‘Predator’ Church out to smash and grab

via Durgesh Nandan Jha | New Delhi - Daily Pioneer published on October 14, 2009

Bishop demands ‘more significant role’ in running St Stephen’s College

Brothers in arms till late, the Church of North India (CNI) and the St Stephen’s College administration are now at loggerheads. The demand of CNI — the college trust — seeking an amendment to the college constitution for a “significant role” has led to a row between college principal Rev Valson Thampu and Bishop Sunil Kumar Singh, who is the chairman of the college’s supreme council.

The CNI’s predatory move to take over the college administration through the amendment and its purported move seeking a say in 35 per cent admissions under general quota at the prestigious college has led to widespread resentment, especially among teachers. Already 50 per cent of the total admissions in the college are reserved for Christians. Twenty per cent admissions are allowed to Christian students belonging to CNI or churches in communion with it. The new move, insiders say, may be aimed at tapping the benefits one can gain from the huge demand for general quota seats at the prestigious college, including money minting. The Bishop of Delhi had recently faced allegations of corruption by the Queen’s Mary School principal in a writ filed in the Delhi High Court.

Well-placed sources said Bishop Sunil K Singh, who chairs the St Stephen’s College supreme council, in an official communication to the college administration has demanded a meeting of the governing body soon. The agenda reads: “Amendment of the college constitution for significant role of the Church of North India (as proposed in the supreme council meeting).” Members of the supreme council, on the other hand, claim the amendment issue was never raised in the council meeting on September 11.

Church authorities reveal that the motive behind the amendment is to strengthen the Bishop’s stranglehold on the college. “The amendment has not yet been passed. It will be discussed further in a meeting to be held most likely on October 28. This has been communicated to the principal and the agenda may possibly include authorising the Bishop to appoint the vice-principal and bursar directly. Change in the governing body’s composition and transferring the crucial aspects of its powers to the supreme council, which is a 100 per cent Church body, are also on the cards,” said a source. To date, the Church’s role in terms of appointments is limited to the selection of principal only and even that has to be in concurrence to the rules laid down by the University Grants Commission. Clause 8 of the college constitution clearly states that it is an “autonomous, self-contained institution”.

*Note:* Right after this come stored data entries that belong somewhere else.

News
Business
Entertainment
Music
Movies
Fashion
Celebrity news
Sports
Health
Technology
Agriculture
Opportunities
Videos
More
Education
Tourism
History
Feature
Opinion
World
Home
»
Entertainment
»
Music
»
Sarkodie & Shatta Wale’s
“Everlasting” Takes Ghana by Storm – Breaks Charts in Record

Traditionally, the CNI’s role in administration has been limited to decisions related to maintaining and propagation of the college’s Christian character and not the day-to-day affairs, for which the principal has been the main decision-maker. The St Stephen’s College constitution clearly states, “The supreme council shall have control of the religious and moral instruction of students of the college and of all matters affecting its religious character as a Christian college of CNI.” It adds: “The supreme council shall have no jurisdiction over the college administration.” However, there have been numerous instances of late when the Church body has directly interfered in administrative matters.